Dopo il trionfo del PSG, la Francia conta i danni: un morto e 890 arresti
Scontri e saccheggi in 71 città dopo la vittoria in Champions; il ministro Nunez riferisce 890 arresti, +45% rispetto al 2025. Polizia nel mirino, Macron tuona: 'Basta, siamo stufi'.

La notte tra sabato e domenica, subito dopo la vittoria consecutiva del Paris Saint-Germain in Champions League, i festeggiamenti parigini sono degenerati in guerriglia urbana. Il bilancio è pesante: un motociclista morto dopo essersi schiantato contro blocchi di cemento sulla Périphérique, quasi 900 arresti in tutto il Paese e centinaia di feriti, tra cui 178 agenti delle forze di sicurezza. A Parigi e in altre 71 città sono scoppiati scontri tra giovani e polizia, con auto incendiate e negozi saccheggiati. Il presidente Emmanuel Macron, pur accogliendo la squadra all’Eliseo come «immenso orgoglio» nazionale, ha denunciato violenze «indicibili» e ha tuonato: «Basta, siamo stufi. Questo non è calcio, non è sport».
Il ministro dell’Interno Laurent Nunez, in un’intervista a France Inter, ha confermato 890 arresti, sottolineando un incremento del 45% rispetto all’anno precedente, quando il club aveva già vinto il titolo europeo. Nunez ha interpretato l’aumento come segno di maggiore efficienza preventiva, ma il dato rivela anche l’escalation dei disordini. La stampa francese ha raccolto lo sgomento delle unità di polizia, prese di mira con tecniche da «videogioco» e con l’uso di gas esilarante da parte dei facinorosi. Il ras-le-bol serpeggia tra gli agenti, costretti a fronteggiare una violenza che tradisce una preoccupante deriva sociale.

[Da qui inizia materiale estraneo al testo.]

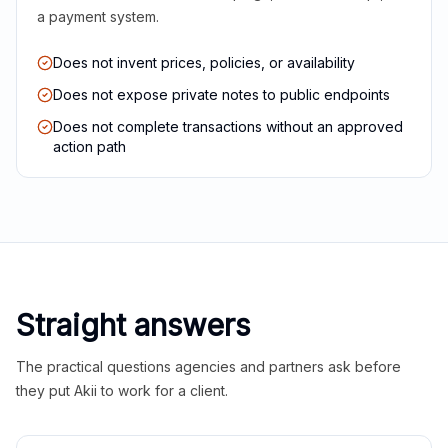
a payment system.
Does not invent prices, policies, or availability
Does not expose private notes to public endpoints
Does not complete transactions without an approved
action path
Straight answers
The practical questions agencies and partners ask before
they put Akii to work for a client.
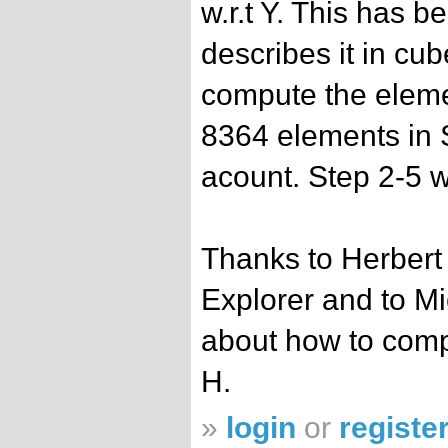
w.r.t Y. This has 
describes it in cu
compute the eleme
8364 elements in 
acount. Step 2-5 
Thanks to Herbert
Explorer and to Mi
about how to comp
H.
»
login
or
registe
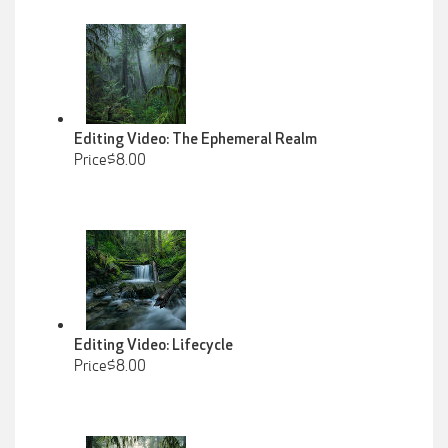
Editing Video: The Ephemeral Realm
Price$8.00
Editing Video: Lifecycle
Price$8.00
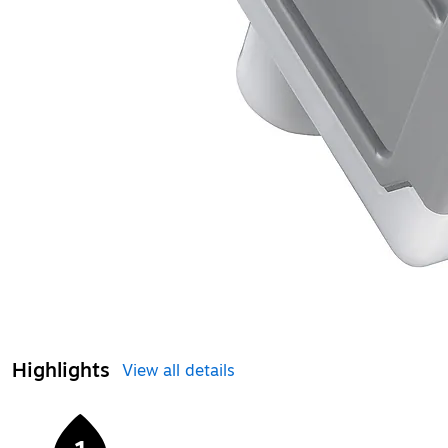
Highlights
View all details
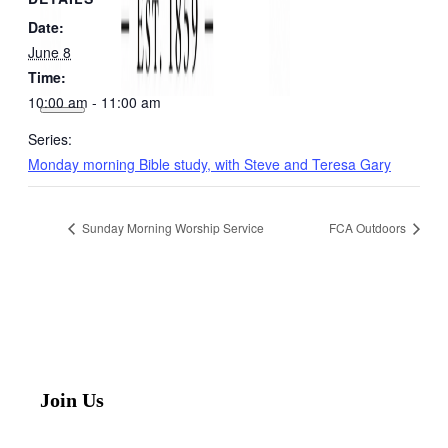
Date:
June 8
Time:
10:00 am - 11:00 am
Series:
Monday morning Bible study, with Steve and Teresa Gary
Sunday Morning Worship Service
FCA Outdoors
Join Us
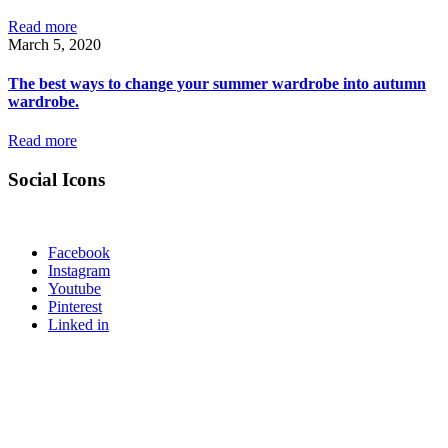
Read more
March 5, 2020
The best ways to change your summer wardrobe into autumn
wardrobe.
Read more
Social Icons
Facebook
Instagram
Youtube
Pinterest
Linked in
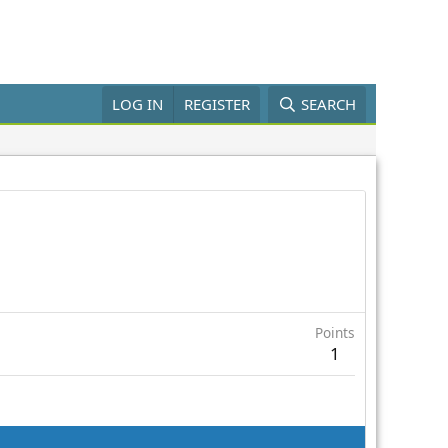
LOG IN
REGISTER
SEARCH
Points
1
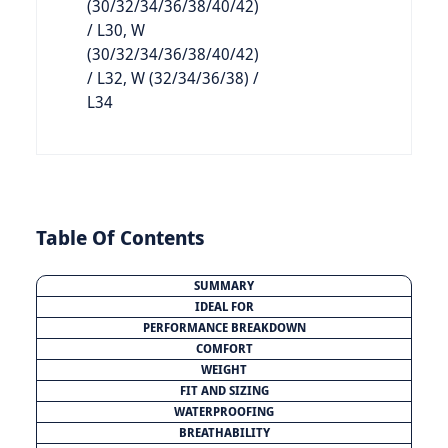
(30/32/34/36/38/40/42)
/ L30, W
(30/32/34/36/38/40/42)
/ L32, W (32/34/36/38) /
L34
Table Of Contents
SUMMARY
IDEAL FOR
PERFORMANCE BREAKDOWN
COMFORT
WEIGHT
FIT AND SIZING
WATERPROOFING
BREATHABILITY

Oltre i confini, la lettura degli eventi assume sfumature contrastanti. I media arabi hanno enfatizzato l’efficienza delle forze di sicurezza, quasi legittimando l’alto numero di fermi come prova di controllo statale. In Svezia, un commentatore si è chiesto se fosse più appropriato rispondere con il ballo o con i gas lacrimogeni a una festa popolare, evidenziando il dilemma tra accoglienza della catarsi collettiva e difesa dell’ordine pubblico. In Italia, dove gli episodi di violenza calcistica sono una cicatrice mai rimarginata, la vicenda suona come un monito per la gestione dei grandi eventi sportivi, in vista delle Olimpiadi di Milano-Cortina e di futuri appuntamenti continentali. Da Bruxelles, gli analisti rilevano come questi scontri si innestino su un malessere più ampio, legato a marginalità giovanile e tensioni sociali irrisolte.
La sfida per la Francia, e per tutte le democrazie europee, è conciliare celebrazione pubblica e sicurezza senza cadere nella repressione sorda. Los Angeles 2028 e le prossime edizioni delle Olimpiadi rendono urgente un ripensamento delle strategie: il 45% di arresti in più può essere letto come efficienza o come fallimento della prevenzione. La notte del PSG lascia un’amara lezione: la gioia sportiva, quando si mescola alla rabbia delle periferie, rischia di trasformare il trionfo in un campo di battaglia.
Come la stessa storia è raccontata altrove.
La vittoria del PSG ha scatenato a Parigi una notte di violenza urbana con un morto, centinaia di arresti e scontri che riaccendono il dibattito sull'immigrazione. I giovani casseur, spesso sotto effetto di gas esilarante, hanno preso di mira la polizia come in un videogioco, provocando la rabbia delle forze dell'ordine. La festa si è trasformata in un assedio, e il governo fatica a contenere un fenomeno che si ripete a ogni grande evento.
Le forze di sicurezza francesi hanno arrestato quasi 900 persone dopo i disordini per la vittoria del PSG, un aumento del 45% che il ministro dell'Interno ha interpretato come segno di maggiore efficienza e capacità di prevenzione. Gli scontri hanno comportato saccheggi e incendi, ma l'attenzione resta sulla prontezza delle autorità nel contenere gli incidenti.
Sono quasi 900 i fermi in Francia dopo gli incidenti seguiti alla vittoria del PSG in Champions League. Il bilancio ufficiale parla di 178 agenti feriti e un aumento del 45% degli arresti rispetto all'anno precedente, con le autorità che aggiornano le cifre mentre proseguono le indagini.